Wynyard-based wealth management advisor Paul Gilsenan is urging local companies to not delay in getting their business exit strategies in order – even if selling up isn’t on the cards for a while…

From those who have recently set up a business, to those who have been running one for years, every decision can contribute to the value of a company, so it’s essential to know how it will influence your goal of selling in the long run.

Growing a business to sell at a later date is a long game with many considerations to be taken into account.

There are a few key things to be aware of if that’s where you want to channel your entrepreneurial spirit.

As always, having a plan is everything and is something we can offer expert advice and knowledge on at PSG Wealth Management.

A few of my tips and considerations for businesses include:

1. Get to know your industry

Every sector has its own intricate machinery of key players, buying patterns, processes, important networks, major calendar dates/seasons, emerging trends – to name just a few of the moving parts. If you’re going to buy, grow and sell a business effectively then you need to understand all the ins and outs of the engine that drives it so that you can make smart investments.

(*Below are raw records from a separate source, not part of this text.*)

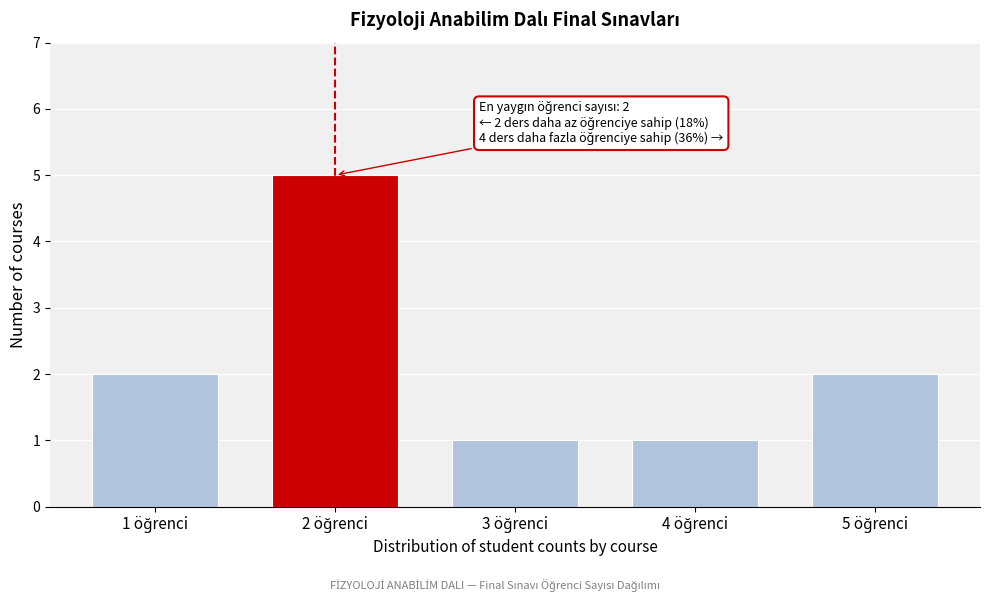

Reading left to right, transcribe all the data shown in this chart.

2	5	1	1	2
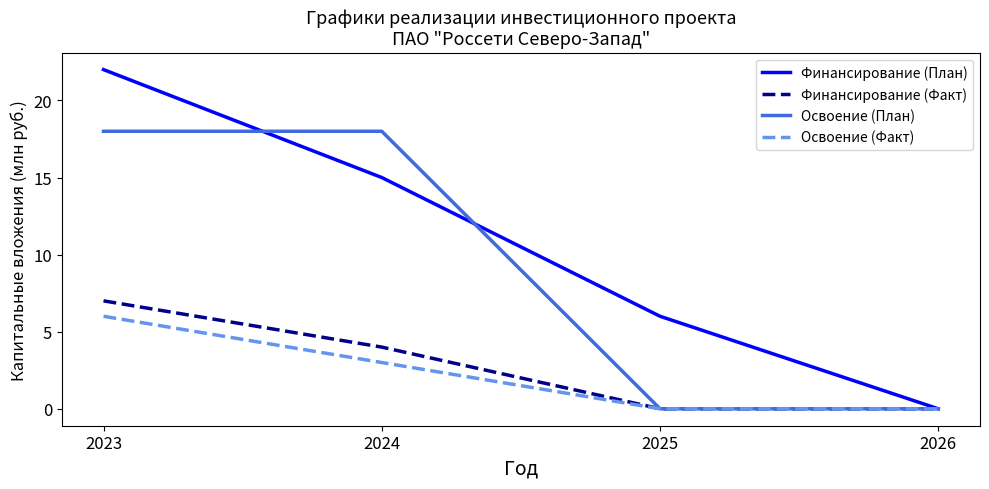

Which series has the largest range (max minus min)?

Финансирование (План)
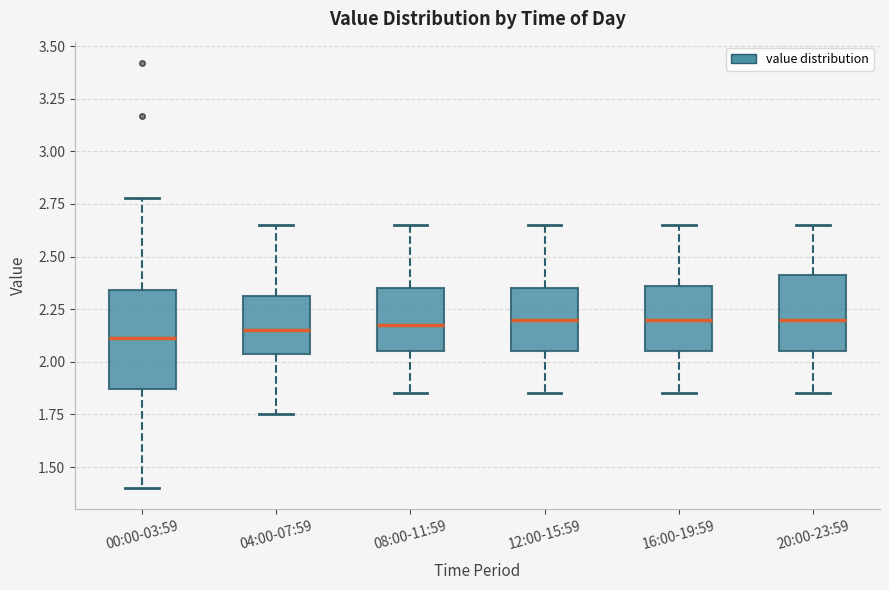

Reading left to right, transcribe this box plot: for each box, give where its median line is, the range the box spans, and where its two whiskers end, as read against the y-axis. The values are not printed on the chart, so give them approximately, as read against the axis.

00:00-03:59: median 2.10, box 1.85 to 2.35, whiskers 1.40 to 2.80
04:00-07:59: median 2.15, box 2.05 to 2.30, whiskers 1.75 to 2.65
08:00-11:59: median 2.20, box 2.05 to 2.35, whiskers 1.85 to 2.65
12:00-15:59: median 2.20, box 2.05 to 2.35, whiskers 1.85 to 2.65
16:00-19:59: median 2.20, box 2.05 to 2.35, whiskers 1.85 to 2.65
20:00-23:59: median 2.20, box 2.05 to 2.40, whiskers 1.85 to 2.65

Immerse yourself in market data as well as consumer reports and feedback; attend key conferences and networking events; and enrol on training courses to gain the depth and breadth of knowledge and understanding required to succeed.

2. Nurture keystone elements to grow: customers, staff and the bottom line

Even if your ultimate plan is to exit the business, you must fully commit yourself to ensuring the quality of its core components, and doing so as if it was your life’s work and great masterpiece. Those dependencies are the customers, staff and the bottom line.

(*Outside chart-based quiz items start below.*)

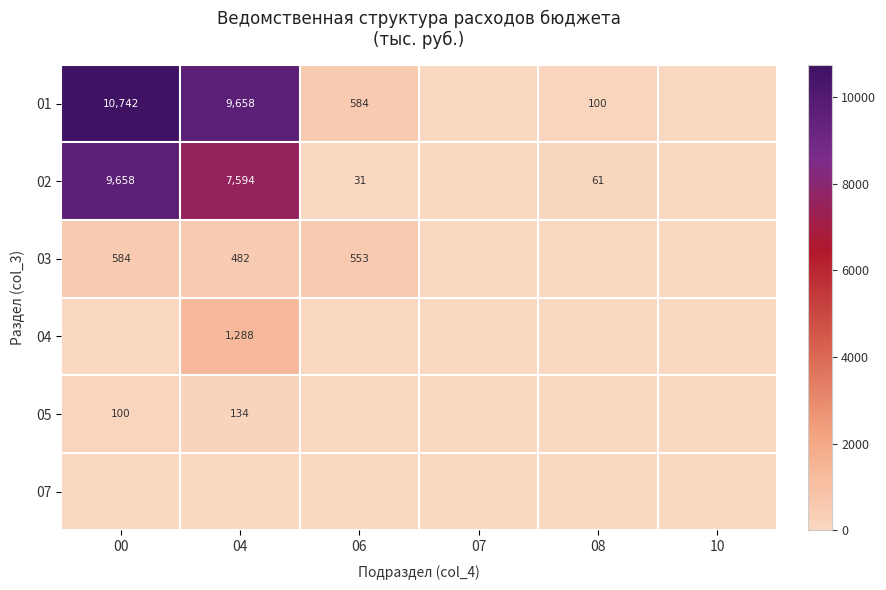

The 01 series shows 172 at 06. True or false?

False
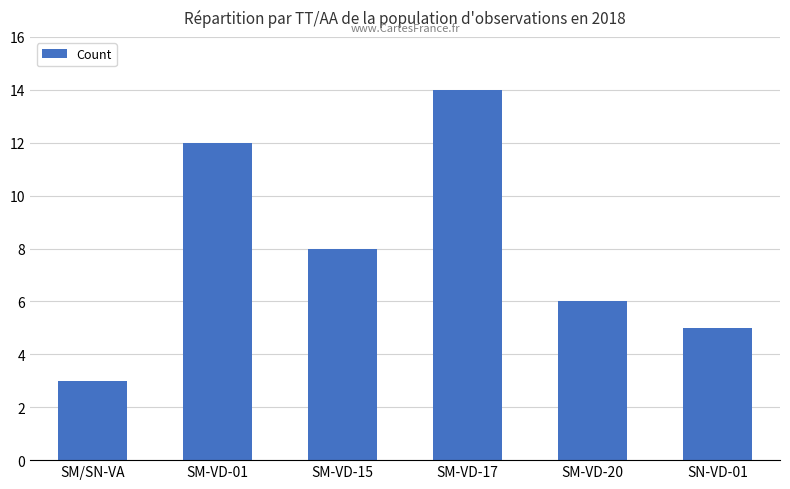

Count the number of data series in this chart.

1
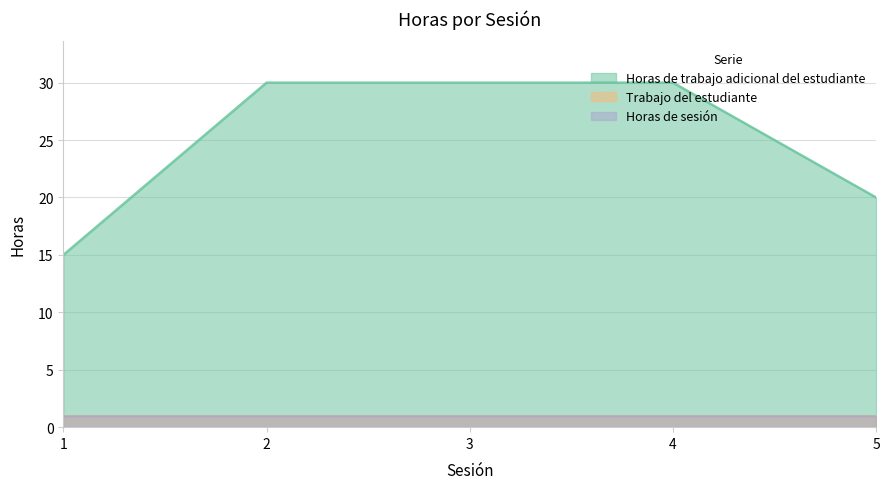

Reading right to left, what are all the values shown in this chart?

Horas de trabajo adicional del estudiante: 20	30	30	30	15
Trabajo del estudiante: 1	1	1	1	1
Horas de sesión: 1	1	1	1	1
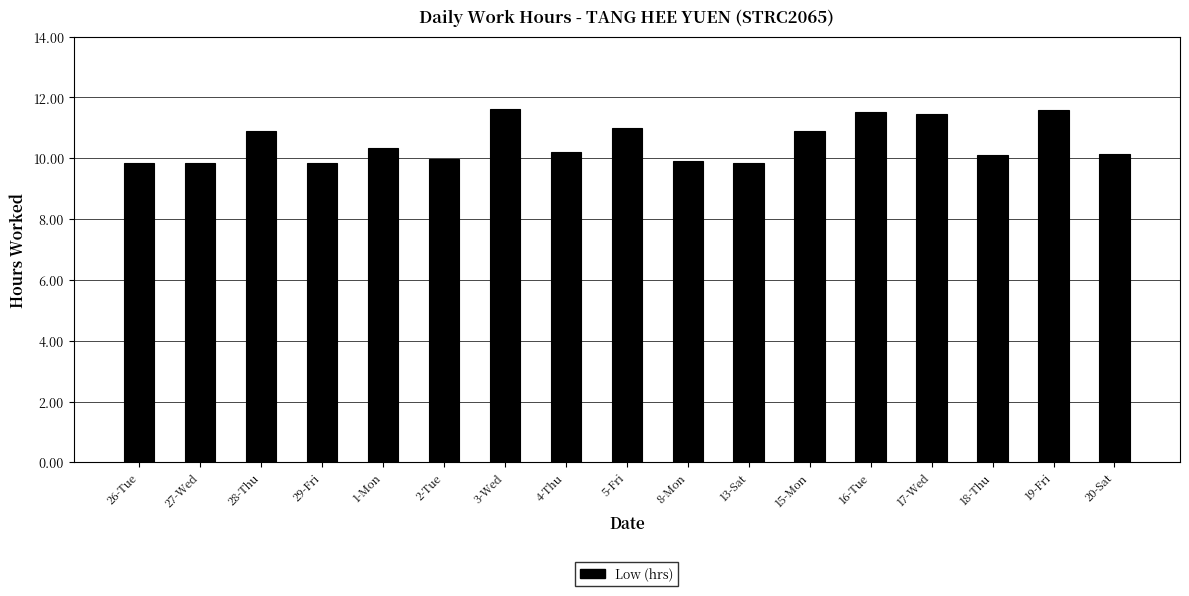

How many bars are there in total?

17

Establish contracted, recurring revenue streams that will allow sustainable growth. Review assets and costs to see how you can automate or cut back to operate more effectively. When it comes to customers, nurture those both old and new by carefully monitoring the end-to-end customer journey. That goes for your main suppliers too. This will alert you to any issues that could damage the business, so they don’t end up affecting the saleability.

Remember, all your business dealings could bring opportunities to build useful relationships with influential people in your industry who could lead you to a sale in the future.

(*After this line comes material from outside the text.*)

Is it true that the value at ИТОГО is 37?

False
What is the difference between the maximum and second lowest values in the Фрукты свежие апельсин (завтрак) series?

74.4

And don’t forget the obvious – your staff! Skilled, productive, loyal employees are the lifeblood in every business and something future acquirers will view as a major asset. Build a strong management team and incentivise them to nurture their teams in a way that makes the whole workforce a major selling point.

3. Refine processes and systems

No matter what sector you’re in, clear, well-documented and transparent processes and systems will allow you to show a buyer just what an attractive proposition your business is when you come to sell it.

The future business owner will be attracted to the reassurance that documented process brings. It means they and their staff can hit the ground running when they buy the business. After all, a disruption to customer service could cost them business at a critical point. Robust processes and systems help them mitigate that risk.

It’s good business practice to make sure that all financial and corporate records show the same attention to detail. Any serious potential acquirer will do a thorough audit and they’ll be deterred by any nasty surprises – or even just by question marks in your paperwork.

4. Build a strong exit strategy

If you’ve just bought a business, an exit strategy might not be at the forefront of your mind. However, even if you aren’t thinking about selling for another 10 years or more, that exit strategy should act like a compass in everything you do.

Every decision you make could have a potential impact on the value of your business in the long run, so it’s crucial to consider how it will influence your eventual goal of selling.

Here at PSG Wealth Management, we offer advice on how to maximise your investment, including establishing recurring revenue, streams that allow sustainable growth, attracting potential acquirers, Entrepreneur’s Relief and how it affects Capital Gains Tax and the reliefs available for your individual circumstances.